▸ **PROVIDED TEXT**:
From 95cb56bd895dc83b8588e2b0090d417ecd9efa97 Mon Sep 17 00:00:00 2001
From: Danil Chapovalov <danilchap@webrtc.org>
Date: Thu, 30 Jan 2020 15:03:26 +0100
Subject: [PATCH] Add extra input validation to RtpFrameReferenceFinder for
 codec-specific cases

wrap ids before unwrapping: should be noop for ids arrived from the
network, but avoids DCHECKs for ids arrived from fuzzer.

for vp9 double check number of references doesn't exceed maximum.
for vp8 drop key frames for non-zero temporal id.
for general by seqnum code path do not set last_picture_id_:
it is not used there, but may confuse vp8 codepath.

as a slight speed up avoid copying RTPVideoTypeHeader for vp8 and vp9.

Bug: chromium:1046995, chromium:1047024, chromium:1047095, chromium:1047165, chromium:1047190
Change-Id: I1ab0833d32e2c023cbf5e3cfcc9e74f1c558e44b
Reviewed-on: https://webrtc-review.googlesource.com/c/src/+/168040
Reviewed-by: Philip Eliasson <philipel@webrtc.org>
Commit-Queue: Danil Chapovalov <danilchap@webrtc.org>
Cr-Commit-Position: refs/heads/master@{#30426}
---
 .../rtp_frame_reference_finder.cc             | 26 ++++++++++---------
 1 file changed, 14 insertions(+), 12 deletions(-)

diff --git a/modules/video_coding/rtp_frame_reference_finder.cc b/modules/video_coding/rtp_frame_reference_finder.cc
index f6ee1af888..3767161e36 100644
--- a/modules/video_coding/rtp_frame_reference_finder.cc
+++ b/modules/video_coding/rtp_frame_reference_finder.cc
@@ -204,7 +204,7 @@ RtpFrameReferenceFinder::ManageFramePidOrSeqNum(RtpFrameObject* frame,
   // If |picture_id| is specified then we use that to set the frame references,
   // otherwise we use sequence number.

▸ **USING THE INFORMATION**:
(1) Summarize the patch in two sentences.
(2) Copy word for word the stretch of the patch from "From 95cb56bd895dc83b8588e2b0090d417ecd9efa97 Mon" through "arrived from fuzzer.".

▸ **THE DATA**:
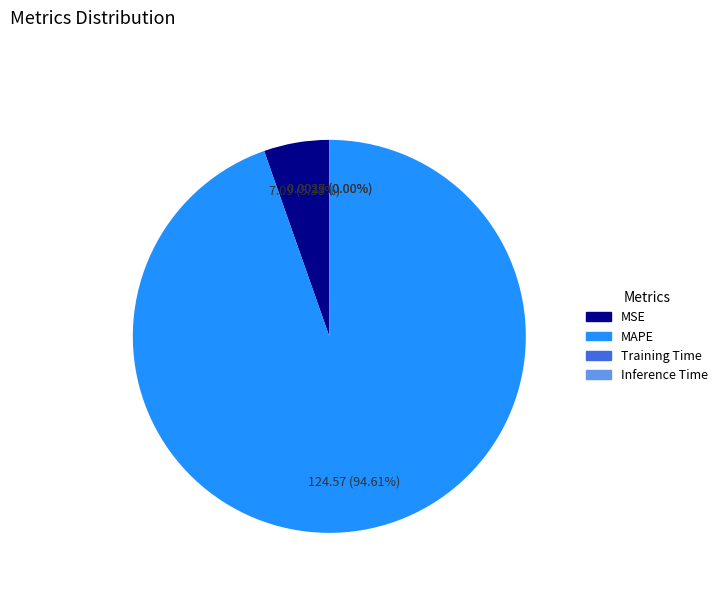

Which category has the biggest portion of the pie?

MAPE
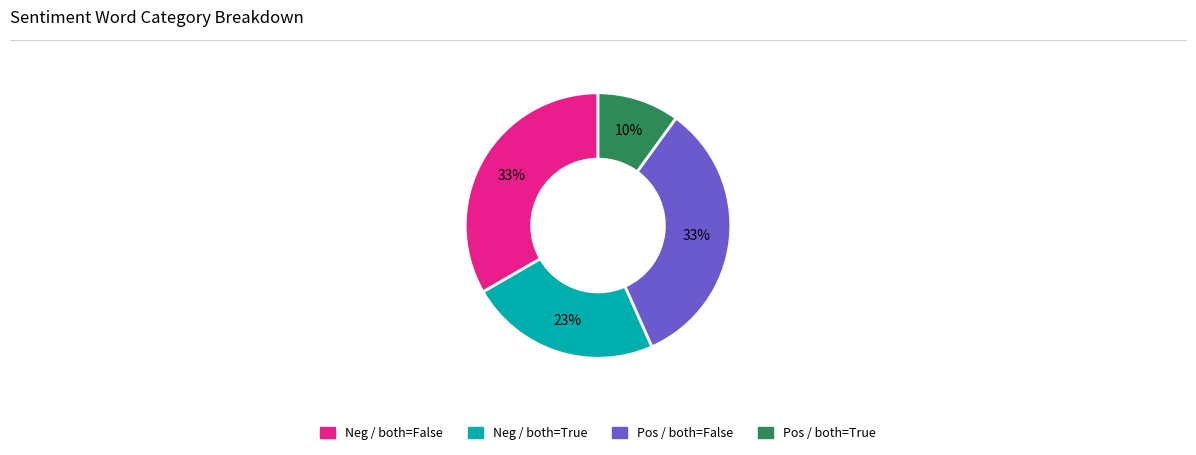

To the nearest percent, what is the difference between the largest and smallest slice percentages?

23%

▸ **RESPONSES TO THE EXERCISE**:
(1) The patch adds extra input validation to RtpFrameReferenceFinder for codec-specific cases, wrapping ids before unwrapping so that ids arriving from the fuzzer don't trigger DCHECKs. It also double-checks that the number of vp9 references doesn't exceed the maximum, drops vp8 key frames with a non-zero temporal id, stops setting last_picture_id_ in the general by-seqnum code path, and avoids copying RTPVideoTypeHeader for vp8 and vp9 as a slight speedup.

(2)
From 95cb56bd895dc83b8588e2b0090d417ecd9efa97 Mon Sep 17 00:00:00 2001
From: Danil Chapovalov <danilchap@webrtc.org>
Date: Thu, 30 Jan 2020 15:03:26 +0100
Subject: [PATCH] Add extra input validation to RtpFrameReferenceFinder for
 codec-specific cases

wrap ids before unwrapping: should be noop for ids arrived from the
network, but avoids DCHECKs for ids arrived from fuzzer.